3. kernel/trace/bpf_trace.c:bpf_probe_read_kernel{,_str}_common()
Called when a BPF program calls a helper that could leak kernel
memory. The task context is not relevant here, since the program
may very well be run in the context of a different task than the
consumer of the data.
See: https://bugzilla.redhat.com/show_bug.cgi?id=1955585

The access control check isn't so much who is consuming the data, but
who is requesting a potential violation of a "lockdown", yes? For
example, the SELinux policy rule for the current lockdown check looks
something like this:

allow <who> <who> : lockdown { <reason> };

It seems to me that the task context is relevant here and performing
the access control check based on the task's domain is correct.
This doesn't make much sense to me, it's /not/ the task 'requesting a potential
violation of a "lockdown"', but rather the running tracing program which is e.g.
inspecting kernel data structures around the triggered event.
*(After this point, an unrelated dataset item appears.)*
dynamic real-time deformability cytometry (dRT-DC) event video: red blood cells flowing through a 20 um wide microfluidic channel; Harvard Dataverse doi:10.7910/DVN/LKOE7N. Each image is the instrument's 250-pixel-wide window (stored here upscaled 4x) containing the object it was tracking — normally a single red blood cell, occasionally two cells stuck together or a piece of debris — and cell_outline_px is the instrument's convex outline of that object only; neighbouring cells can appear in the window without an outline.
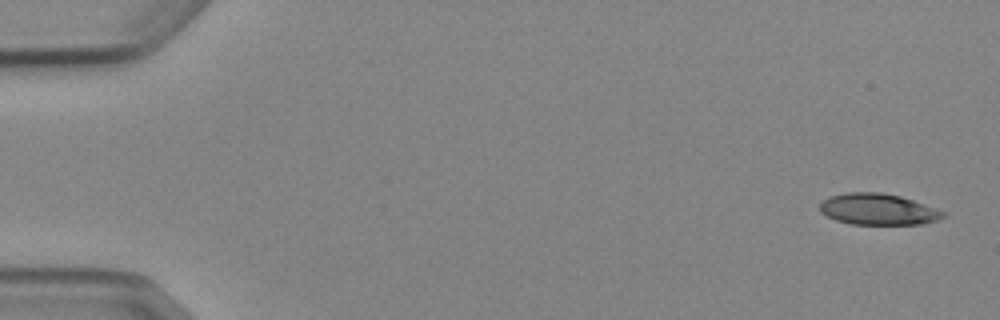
{"species": "Egyptian fruit bat (a non-hibernating species)", "species_latin": "Rousettus aegyptiacus", "temperature_condition": "cold", "stored_images_in_passage": 4, "camera_frame_rate_fps": 3000, "um_per_image_px": 0.085, "animal": {"sex": "female"}, "frame": {"image": 1, "passage_image": 1, "time_ms": 0.0, "image_size_px": [1000, 320], "cell_outline_px": [[948, 212], [944, 216], [936, 220], [920, 224], [852, 224], [836, 220], [820, 212], [820, 204], [828, 196], [844, 192], [880, 192], [900, 196]], "centroid_in_image_um": [74.62, 17.78], "position_along_channel_um": 10.4, "area_um2": 22.43}}
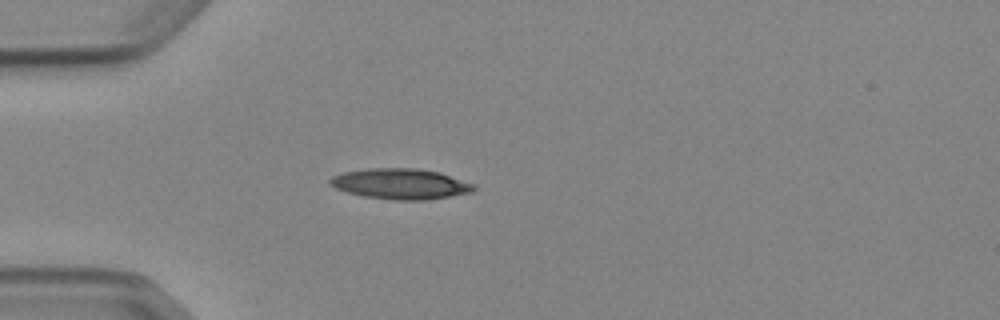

If I understood
you correctly, having an 'allow' check on, say, httpd would be rather odd since
things like perf/bcc/bpftrace/systemtap/etc is installing the tracing probe instead.

Meaning, if we would /not/ trace such events (like in the prior mentioned syscall
example), then there is also no call to the security_locked_down() from that same/
unmodified application.

Thanks,
Daniel